Ironically enough, it might be a little more perilous as the medals are being decided today, when proceedings move from the Nursery ground behind the Lord's media centre to the holy of holies itself. According to Jonathan Agnew, the BBC's cricket correspondent and by some considerable distance the finest broadcaster in the sport, the archers will be aiming across the square and will therefore be subject to the same forces that routinely compel good bowlers, Agnew included, to drift outside leg-stump. On this basis, anyone watching from the Tavern side of the stadium may quickly find themselves in Bayeux Tapestry territory. So, for that matter, might anyone who mistakenly sets foot on Mick Hunt's pitch ahead of the forthcoming Test against South Africa. Hell hath no fury and all that.

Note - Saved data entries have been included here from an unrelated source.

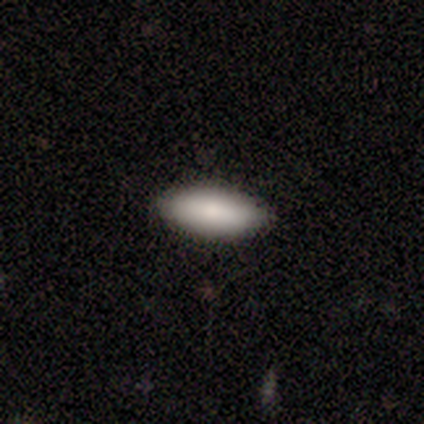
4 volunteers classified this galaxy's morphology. Smooth or featured? 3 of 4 (75%) said smooth. How rounded? 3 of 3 (100%) said in between. Merging? 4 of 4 (100%) said none.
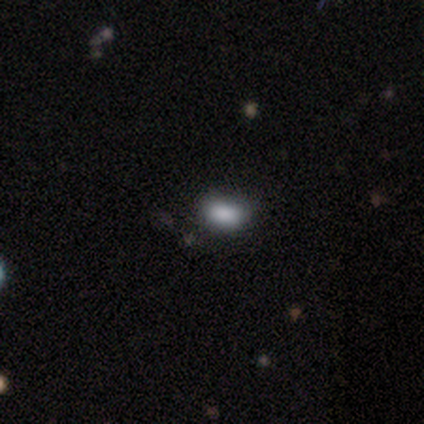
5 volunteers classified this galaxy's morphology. Q: Smooth or featured?
A: star or artifact (60%); runner-up: smooth (40%)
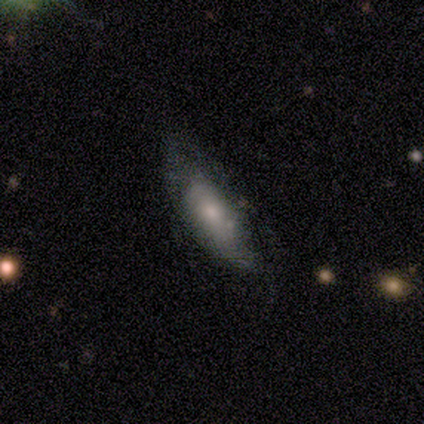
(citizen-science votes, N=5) Morphology: type=featured or disk (80%); edge-on=yes (50%, tied with no); edge-on bulge=boxy (50%, tied with rounded); merging=minor disturbance (60%).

Yesterday was almost entirely about the Opening (capital "o" essential) Ceremony (capital "c" ditto), scheduled to begin at the unfeasibly late hour of 9pm – unfeasible, certainly, if you recall that Bruce Springsteen had the plug pulled on him a couple of weeks back. Speaking as a simple West Countryman, these London types should think through their priorities. A late-night rendition of "Thunder Road", or a firework-festooned IoC shindig in the East End? No contest.

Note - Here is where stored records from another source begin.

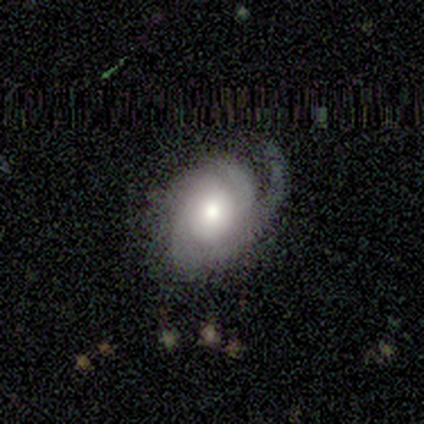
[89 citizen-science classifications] smooth-or-featured: featured or disk: 79% | smooth: 15% | star or artifact: 7%
  disk-edge-on: no: 97% | yes: 3%
    bar: no: 85% | weak: 13% | strong: 1%
    has-spiral-arms: yes: 93% | no: 7%
      spiral-winding: tight: 52% | medium: 35% | loose: 13%
      spiral-arm-count: 1: 41% | 2: 37% | can't tell: 14% | 3: 8% | 4: 0% | more than 4: 0%
    bulge-size: moderate: 66% | large: 24% | dominant: 6% | small: 4% | none: 0%
  merging: none: 45% | major disturbance: 33% | minor disturbance: 22% | merger: 1%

Just as there were no contests to be viewed on the television yesterday – a fact that drove dedicated Olympophiles into the wide-open arms of Radio 5 Live, where the preview hype was in full swing pretty much throughout the day. We heard from anyone who had anything to with a member of Team GB, however famous or anonymous. There were mums and dads, brothers and sisters, husbands and wives, teachers, lecturers, former coaches, vicars and priests, father confessors, philosopher kings… every last person with any claim to a meaningful association present or past, barring probation officers and gynaecologists. Interested in the school reports of Jessica Ennis? 5 Live had it all down pat, chapter and verse.

And all the while, the first proper Olympic sport – football? oh puhleeese – was unfolding in secret, away from the prying eyes of the poor deluded fools who turned up to cast an eye. Tomorrow? Boxing in Wormwood Scrubs. Monday? Taekwondo at MI6. You know it makes sense.